TASK OBJECTIVE:
Write each record again exactly as it stands.

======== DATA FOR PROCESSING ========

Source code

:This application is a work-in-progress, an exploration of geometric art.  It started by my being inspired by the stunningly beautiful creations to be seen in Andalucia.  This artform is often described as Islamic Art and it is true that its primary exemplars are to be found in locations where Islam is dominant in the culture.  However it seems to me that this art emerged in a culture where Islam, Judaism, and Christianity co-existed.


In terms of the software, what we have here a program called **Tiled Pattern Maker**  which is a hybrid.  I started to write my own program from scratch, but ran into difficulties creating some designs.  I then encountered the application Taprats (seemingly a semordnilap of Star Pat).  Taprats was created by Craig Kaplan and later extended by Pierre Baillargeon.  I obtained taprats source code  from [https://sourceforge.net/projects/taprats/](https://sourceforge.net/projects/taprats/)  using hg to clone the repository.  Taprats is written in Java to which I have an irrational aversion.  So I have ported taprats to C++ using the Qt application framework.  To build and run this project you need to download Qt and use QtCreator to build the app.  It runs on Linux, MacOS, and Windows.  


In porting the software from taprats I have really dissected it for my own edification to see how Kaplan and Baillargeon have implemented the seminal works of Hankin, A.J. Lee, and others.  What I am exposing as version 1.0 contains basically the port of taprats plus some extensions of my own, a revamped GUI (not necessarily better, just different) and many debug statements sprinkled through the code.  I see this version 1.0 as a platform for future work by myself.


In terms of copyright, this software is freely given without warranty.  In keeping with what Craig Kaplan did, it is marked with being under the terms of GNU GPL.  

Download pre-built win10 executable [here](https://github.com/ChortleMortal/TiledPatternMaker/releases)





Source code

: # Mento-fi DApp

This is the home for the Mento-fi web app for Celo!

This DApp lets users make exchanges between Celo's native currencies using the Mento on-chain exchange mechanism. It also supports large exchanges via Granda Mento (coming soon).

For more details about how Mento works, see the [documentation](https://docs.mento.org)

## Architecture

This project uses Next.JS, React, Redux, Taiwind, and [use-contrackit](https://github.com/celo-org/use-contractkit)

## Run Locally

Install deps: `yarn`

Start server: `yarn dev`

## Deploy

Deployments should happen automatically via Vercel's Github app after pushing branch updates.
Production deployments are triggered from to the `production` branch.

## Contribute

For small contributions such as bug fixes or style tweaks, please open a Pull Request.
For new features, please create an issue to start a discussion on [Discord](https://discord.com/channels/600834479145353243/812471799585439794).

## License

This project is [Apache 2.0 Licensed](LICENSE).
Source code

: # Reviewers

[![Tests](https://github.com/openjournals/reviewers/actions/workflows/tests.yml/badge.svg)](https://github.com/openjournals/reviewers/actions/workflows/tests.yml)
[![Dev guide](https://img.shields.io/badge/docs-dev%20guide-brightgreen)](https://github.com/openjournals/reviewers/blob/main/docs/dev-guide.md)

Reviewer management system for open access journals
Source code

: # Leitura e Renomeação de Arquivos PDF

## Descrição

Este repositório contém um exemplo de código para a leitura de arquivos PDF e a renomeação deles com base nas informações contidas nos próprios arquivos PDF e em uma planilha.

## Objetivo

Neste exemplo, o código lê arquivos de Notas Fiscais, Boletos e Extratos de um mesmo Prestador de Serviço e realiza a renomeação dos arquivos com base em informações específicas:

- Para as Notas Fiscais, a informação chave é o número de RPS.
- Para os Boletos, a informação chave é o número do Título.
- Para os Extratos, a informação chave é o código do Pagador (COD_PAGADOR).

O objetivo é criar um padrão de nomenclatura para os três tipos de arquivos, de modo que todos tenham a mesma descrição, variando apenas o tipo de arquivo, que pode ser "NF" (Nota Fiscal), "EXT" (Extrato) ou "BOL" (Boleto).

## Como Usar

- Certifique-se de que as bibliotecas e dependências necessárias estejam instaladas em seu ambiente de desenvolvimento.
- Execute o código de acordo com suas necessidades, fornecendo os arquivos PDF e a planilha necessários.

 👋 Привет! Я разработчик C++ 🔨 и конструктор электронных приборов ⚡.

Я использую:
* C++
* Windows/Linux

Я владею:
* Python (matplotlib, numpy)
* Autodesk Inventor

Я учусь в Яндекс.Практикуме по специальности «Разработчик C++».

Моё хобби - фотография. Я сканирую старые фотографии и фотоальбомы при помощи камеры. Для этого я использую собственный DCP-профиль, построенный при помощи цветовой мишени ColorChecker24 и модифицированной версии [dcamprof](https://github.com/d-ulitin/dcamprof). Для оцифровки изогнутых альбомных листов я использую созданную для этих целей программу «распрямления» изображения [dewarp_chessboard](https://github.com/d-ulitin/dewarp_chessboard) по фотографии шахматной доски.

========

TASK RESULT:
Source code

:This application is a work-in-progress, an exploration of geometric art.  It started by my being inspired by the stunningly beautiful creations to be seen in Andalucia.  This artform is often described as Islamic Art and it is true that its primary exemplars are to be found in locations where Islam is dominant in the culture.  However it seems to me that this art emerged in a culture where Islam, Judaism, and Christianity co-existed.


In terms of the software, what we have here a program called **Tiled Pattern Maker**  which is a hybrid.  I started to write my own program from scratch, but ran into difficulties creating some designs.  I then encountered the application Taprats (seemingly a semordnilap of Star Pat).  Taprats was created by Craig Kaplan and later extended by Pierre Baillargeon.  I obtained taprats source code  from [https://sourceforge.net/projects/taprats/](https://sourceforge.net/projects/taprats/)  using hg to clone the repository.  Taprats is written in Java to which I have an irrational aversion.  So I have ported taprats to C++ using the Qt application framework.  To build and run this project you need to download Qt and use QtCreator to build the app.  It runs on Linux, MacOS, and Windows.  


In porting the software from taprats I have really dissected it for my own edification to see how Kaplan and Baillargeon have implemented the seminal works of Hankin, A.J. Lee, and others.  What I am exposing as version 1.0 contains basically the port of taprats plus some extensions of my own, a revamped GUI (not necessarily better, just different) and many debug statements sprinkled through the code.  I see this version 1.0 as a platform for future work by myself.


In terms of copyright, this software is freely given without warranty.  In keeping with what Craig Kaplan did, it is marked with being under the terms of GNU GPL.  

Download pre-built win10 executable [here](https://github.com/ChortleMortal/TiledPatternMaker/releases)





Source code

: # Mento-fi DApp

This is the home for the Mento-fi web app for Celo!

This DApp lets users make exchanges between Celo's native currencies using the Mento on-chain exchange mechanism. It also supports large exchanges via Granda Mento (coming soon).

For more details about how Mento works, see the [documentation](https://docs.mento.org)

## Architecture

This project uses Next.JS, React, Redux, Taiwind, and [use-contrackit](https://github.com/celo-org/use-contractkit)

## Run Locally

Install deps: `yarn`

Start server: `yarn dev`

## Deploy

Deployments should happen automatically via Vercel's Github app after pushing branch updates.
Production deployments are triggered from to the `production` branch.

## Contribute

For small contributions such as bug fixes or style tweaks, please open a Pull Request.
For new features, please create an issue to start a discussion on [Discord](https://discord.com/channels/600834479145353243/812471799585439794).

## License

This project is [Apache 2.0 Licensed](LICENSE).
Source code

: # Reviewers

[![Tests](https://github.com/openjournals/reviewers/actions/workflows/tests.yml/badge.svg)](https://github.com/openjournals/reviewers/actions/workflows/tests.yml)
[![Dev guide](https://img.shields.io/badge/docs-dev%20guide-brightgreen)](https://github.com/openjournals/reviewers/blob/main/docs/dev-guide.md)

Reviewer management system for open access journals
Source code

: # Leitura e Renomeação de Arquivos PDF

## Descrição

Este repositório contém um exemplo de código para a leitura de arquivos PDF e a renomeação deles com base nas informações contidas nos próprios arquivos PDF e em uma planilha.

## Objetivo

Neste exemplo, o código lê arquivos de Notas Fiscais, Boletos e Extratos de um mesmo Prestador de Serviço e realiza a renomeação dos arquivos com base em informações específicas:

- Para as Notas Fiscais, a informação chave é o número de RPS.
- Para os Boletos, a informação chave é o número do Título.
- Para os Extratos, a informação chave é o código do Pagador (COD_PAGADOR).

O objetivo é criar um padrão de nomenclatura para os três tipos de arquivos, de modo que todos tenham a mesma descrição, variando apenas o tipo de arquivo, que pode ser "NF" (Nota Fiscal), "EXT" (Extrato) ou "BOL" (Boleto).

## Como Usar

- Certifique-se de que as bibliotecas e dependências necessárias estejam instaladas em seu ambiente de desenvolvimento.
- Execute o código de acordo com suas necessidades, fornecendo os arquivos PDF e a planilha necessários.

 👋 Привет! Я разработчик C++ 🔨 и конструктор электронных приборов ⚡.

Я использую:
* C++
* Windows/Linux

Я владею:
* Python (matplotlib, numpy)
* Autodesk Inventor

Я учусь в Яндекс.Практикуме по специальности «Разработчик C++».

Моё хобби - фотография. Я сканирую старые фотографии и фотоальбомы при помощи камеры. Для этого я использую собственный DCP-профиль, построенный при помощи цветовой мишени ColorChecker24 и модифицированной версии [dcamprof](https://github.com/d-ulitin/dcamprof). Для оцифровки изогнутых альбомных листов я использую созданную для этих целей программу «распрямления» изображения [dewarp_chessboard](https://github.com/d-ulitin/dewarp_chessboard) по фотографии шахматной доски.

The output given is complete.